2. Keeping your logical mind quiet as always, begin to look, feel, and explore the object with your senses. CAUTION: AVOID POISONOUS PLANTS.

3. Take your time, plan to spend at least 20 minutes, if not more. Explore the object with closed eyes and try to visualize it.

Tip: Spending sufficient time at step 3 will help the body and mind to relax and become fully present.

4. Allow your mind to become still.

5. Ask the rock or the entity a question. One way to ask the question is to visualize or feel your question and then keep your mind quiet and wait for feelings or

images felt anywhere within body. Passively acknowledge any thoughts or images that arise and let them go as easily as they came, an analysis of the experience can follow after. Do not become discouraged by letting your logical mind ruin the experience, explore new possibilities with an open, non-judgmental attitude.

Tip: Always try this exercise when relaxed, preferably after a meditation or mind quieting exercise. The art of listening is the key.


At the very least, this previous exercise will allow one to better understand the entity (plant or track, et cetera.) than if one had simply learned its scientific name or origin and then moved on.


Journal Entries

The creative journey is perilous because it encounters the unknown and uncontrolled forces of nature residing deep within us. It is for this reason that the creations of art, literature, and music are renewing and redemptive” (Oates, 1996, p.193).

Journal entries can help an individual find his/her creative self (Cameron, 1992). A journal can be used to record daily events, which can later be referred to for various reasons. The reason journal entries are included here is because of the potential they hold for growth experiences and philosophical thought. Writing a journal can help one realize some of life’s lessons of the, past day, week, year or even present and future. Keeping a journal can help to organize ideas and feelings which, perhaps, could not otherwise be understood or realized. A journal provides a way to self-process the day’s events (Smith, 1993). Reflection is the experience remembered, and is not the reflection the most significant and edifying aspect? Again, an important aspect to journal writing, like almost any activity, is to remain in the present. Once past writing the date and some of the day’s events, allow the ink to flow. Even a short meditation or quietening of the mind should be considered before writing. Write about the past, present, future, poetry, fiction, or theories about anything. The logical mind tends to be silenced from writing, and one can begin to explore feelings and situations or allow one’s imagination or inspiration to take over.

Example of journal entry

DATE: 97-Dec-12

WEATHER: -12C, overcast, windy.

OBJECTIVE: Covered 6 km’s today on skis. Made it to Pikes Peak, passed three beaver ponds along the way. Blue wax seemed to work much better today than yesterday, probably due to the warmer conditions. Saw a lot of weasel tracks. Type of weasel unknown, the track size was 3"x2 5/8", check in book later ****. Include this type of data for later reference

SUBJECTIVE: I wonder how close to me the animal being tracked today actually was. Judging by the way the tracks weaved around the pond and then suddenly, quickly, headed for the thicker bushes, I would not doubt if I spooked it upon my arrival. The next time I approach a pond I am going to be quiet. I wonder if it is possible to get a flash of what the animal was thinking when tracking it? Surely if I understood more about its lifestyle and track patterns I could......................et cetera.

End of entry.

Tip: Try to write the journal daily, but more importantly, whenever compelled too.

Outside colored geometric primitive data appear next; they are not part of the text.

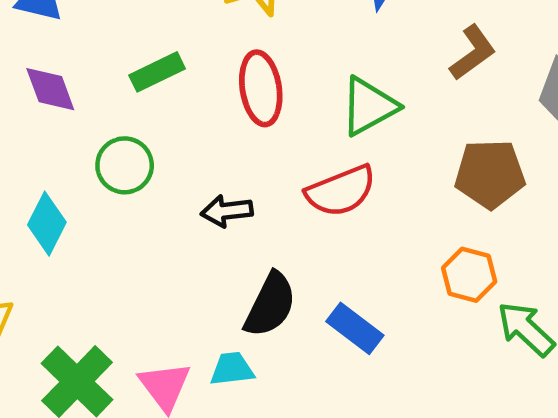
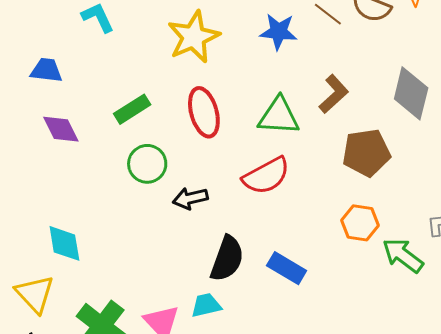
brown L-shape: (473, 53) -> (334, 94), moved
green triangle: (369, 106) -> (279, 116), turned 39
green circle: (125, 165) -> (147, 164), moved
cyan diamond: (47, 224) -> (64, 243), moved, turned -30

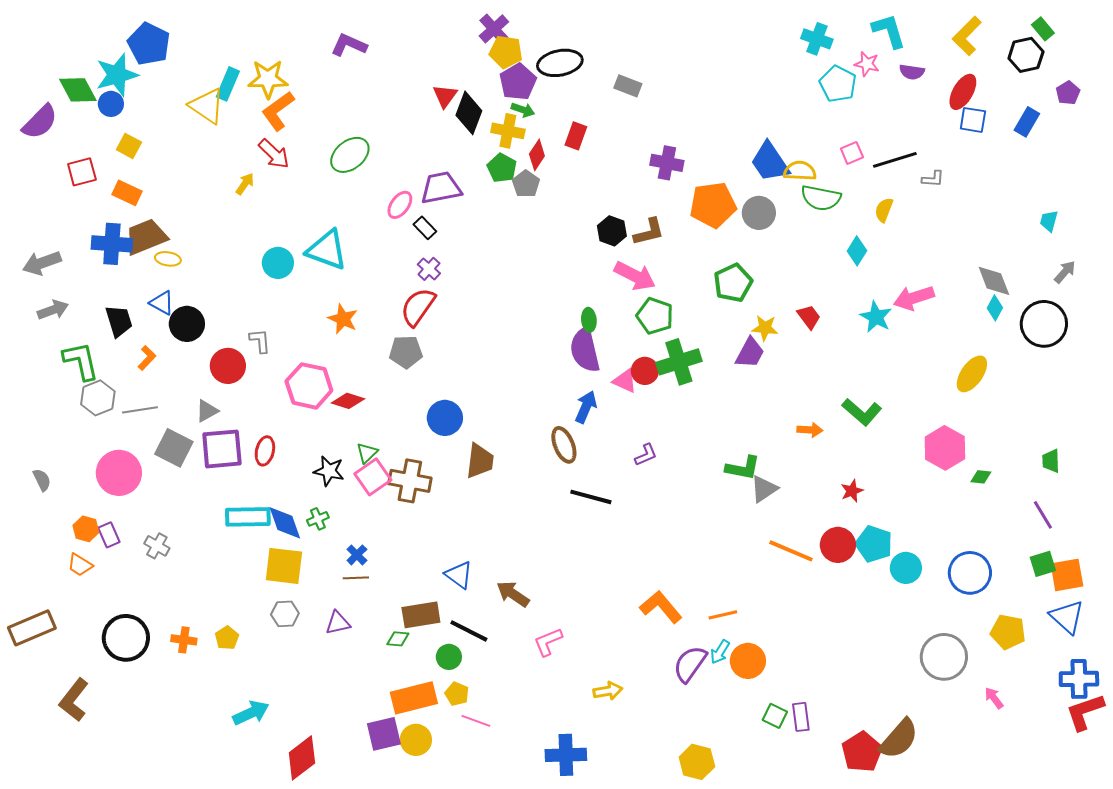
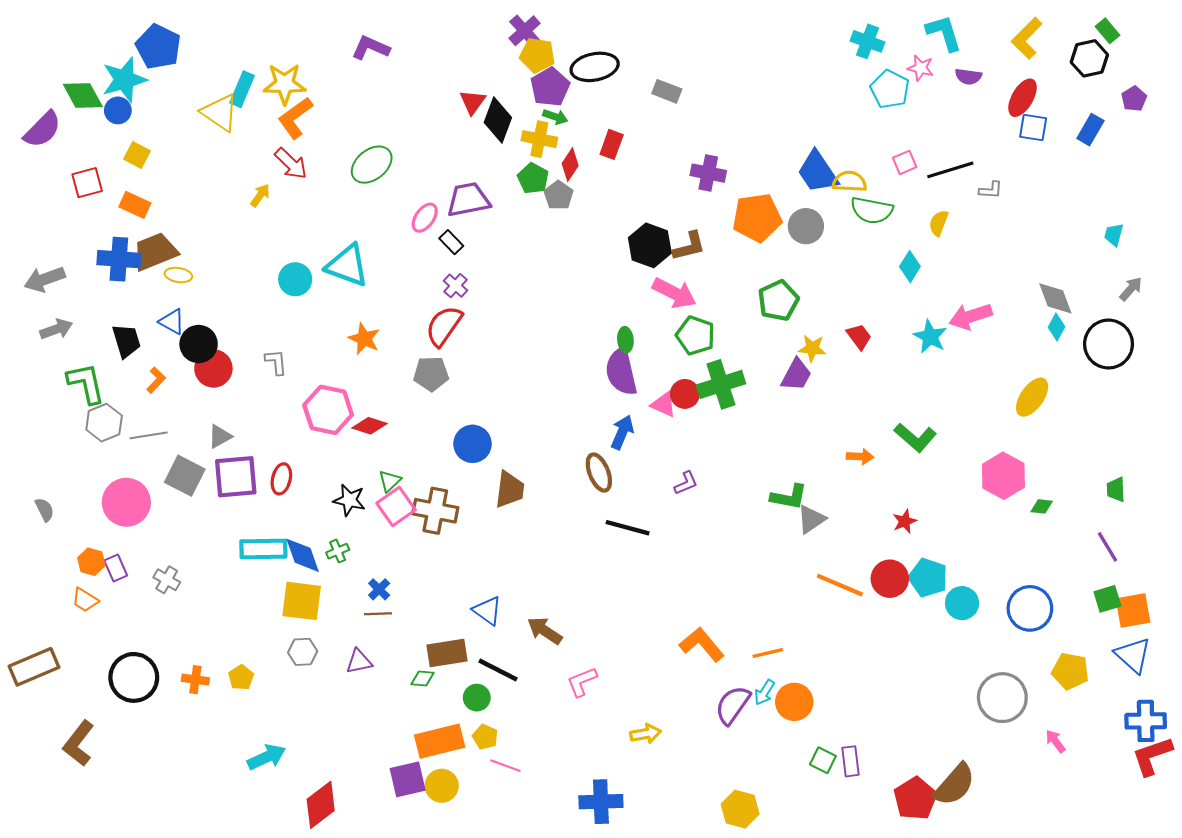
black hexagon: (612, 231) -> (650, 245), size x1.4
red circle: (228, 366) -> (213, 368), moved

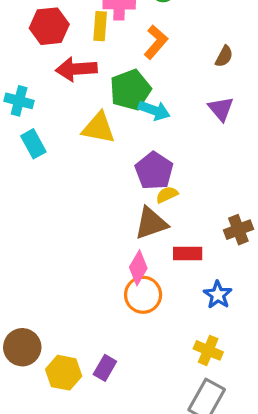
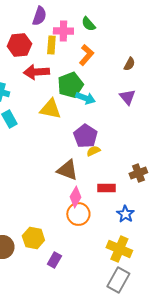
brown triangle: (151, 223) -> (67, 170), moved, turned 40
yellow cross: (208, 350) -> (119, 249), size x1.4
yellow hexagon: (64, 373) -> (33, 238), moved

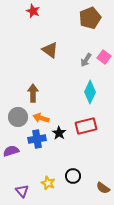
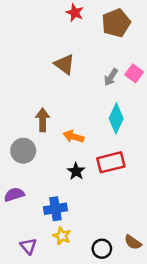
red star: (33, 11) -> (75, 13), moved
orange arrow: (41, 118) -> (74, 137), moved
blue cross: (37, 139) -> (55, 209), moved
black circle: (73, 176) -> (102, 249), moved

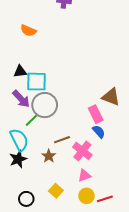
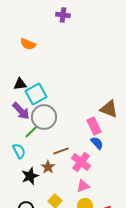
cyan square: (36, 82) -> (36, 94), turned -30
cyan semicircle: (19, 140) -> (19, 151), size x0.7
black star: (18, 159) -> (30, 176), moved

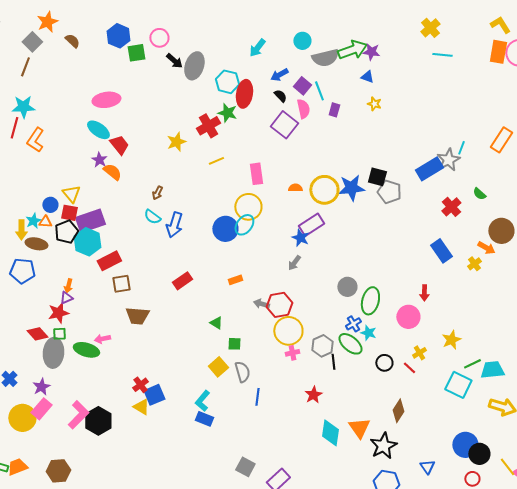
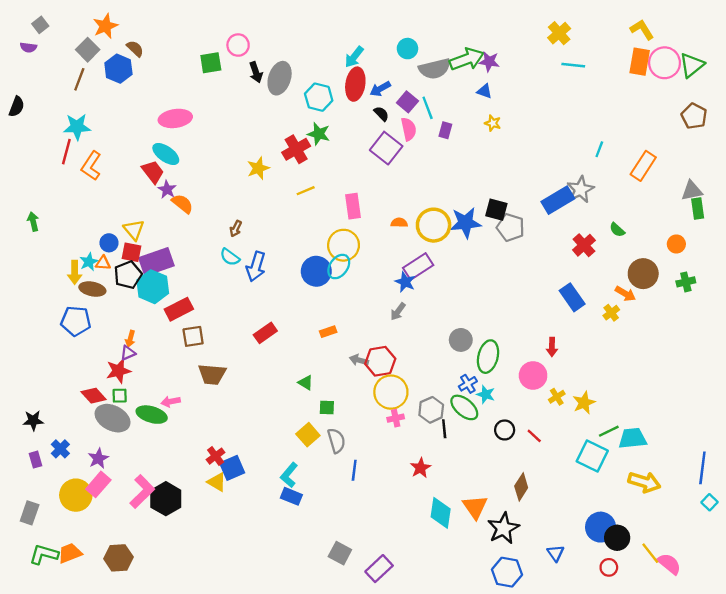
blue hexagon: (118, 36) -> (118, 69), moved
black arrow: (174, 61) -> (256, 72), turned 30
red ellipse: (244, 94) -> (355, 84), moved
red trapezoid: (119, 145) -> (153, 172), moved
cyan line: (461, 148) -> (599, 149), moved
gray ellipse: (53, 353) -> (113, 418), turned -68
yellow cross: (419, 353) -> (557, 397), moved

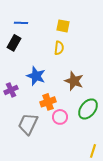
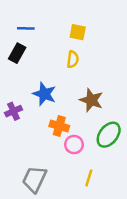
orange cross: (48, 102) -> (59, 126), turned 35
gray trapezoid: (28, 124) -> (34, 179), moved
yellow line: (93, 151) -> (89, 178), moved

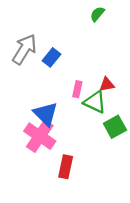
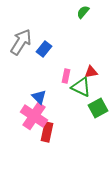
blue triangle: (46, 114) -> (39, 97), size x0.7
red rectangle: (66, 167) -> (47, 132), moved

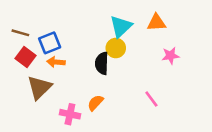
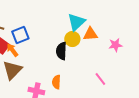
orange triangle: (156, 23) -> (90, 34), moved
orange arrow: (56, 62) -> (12, 50), moved, turned 48
orange semicircle: (95, 103) -> (56, 82), turned -40

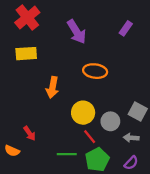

Tip: Keep journal handy to jot down any tidbit of inspiration or event as it happens. Doing it at leisure is an important consideration.

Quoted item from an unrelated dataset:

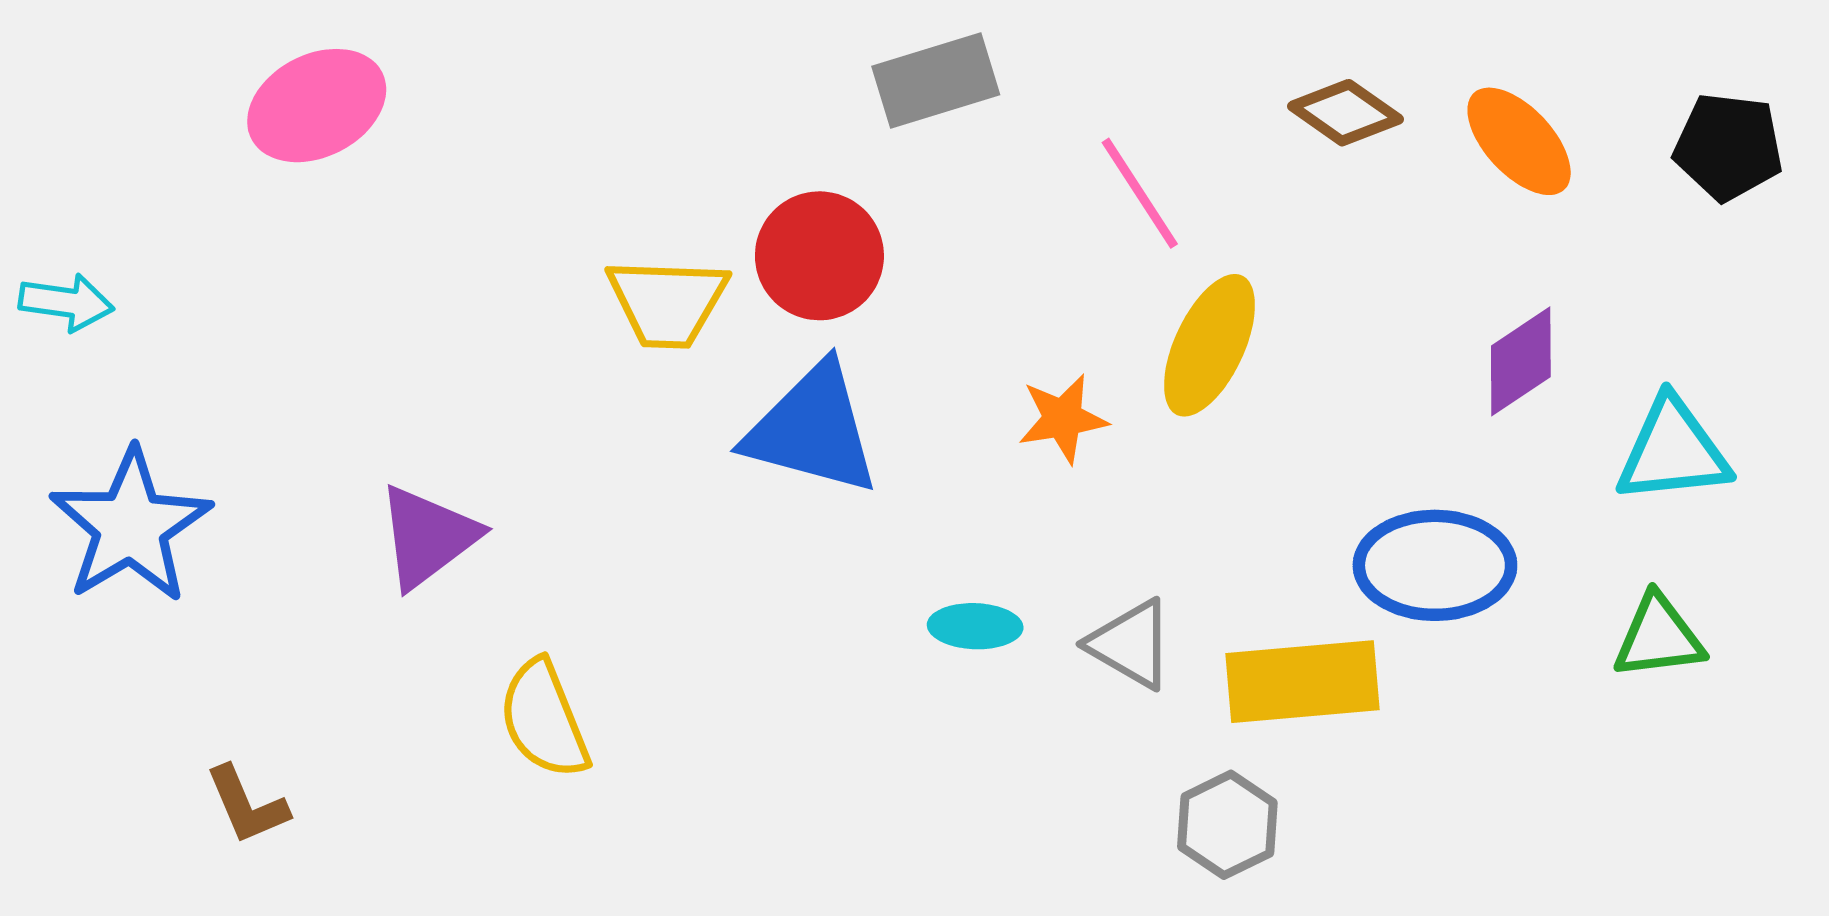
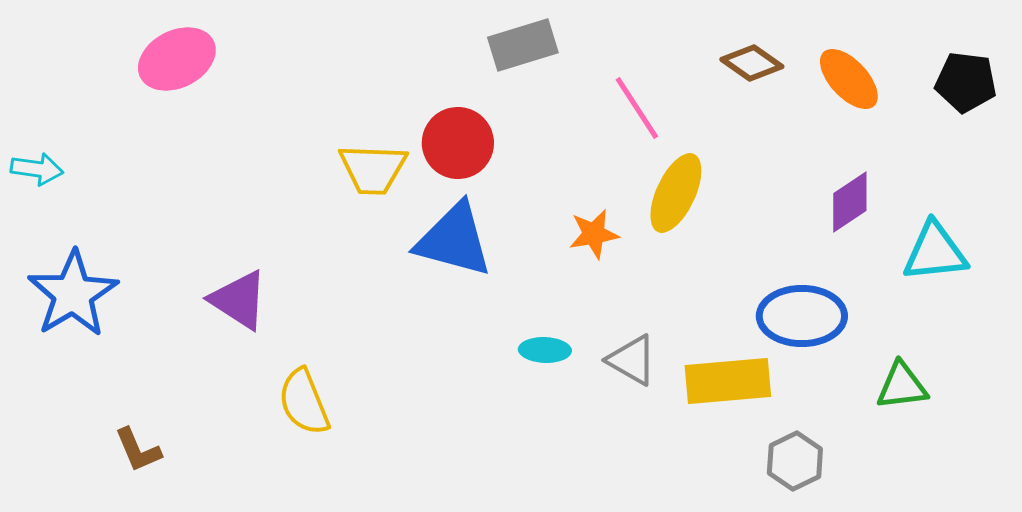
purple triangle: (428, 537) -> (239, 300), turned -50
green triangle: (1659, 637) -> (902, 386), moved
gray hexagon: (1227, 825) -> (795, 461), moved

Ideally, the forementioned exercises and literature of Sections One and Two will help facilitate the development of a positive connection between self and nature by becoming more personally aware of the intricate processes. This broadened respect may then influence future decisions towards a greater good. The result, ultimately being a satisfying, sustainable lifestyle and an outlook on life similar to biocentric idealogies (see appendix: Bringing the aliens home: a biocentric viewpoint. p.77).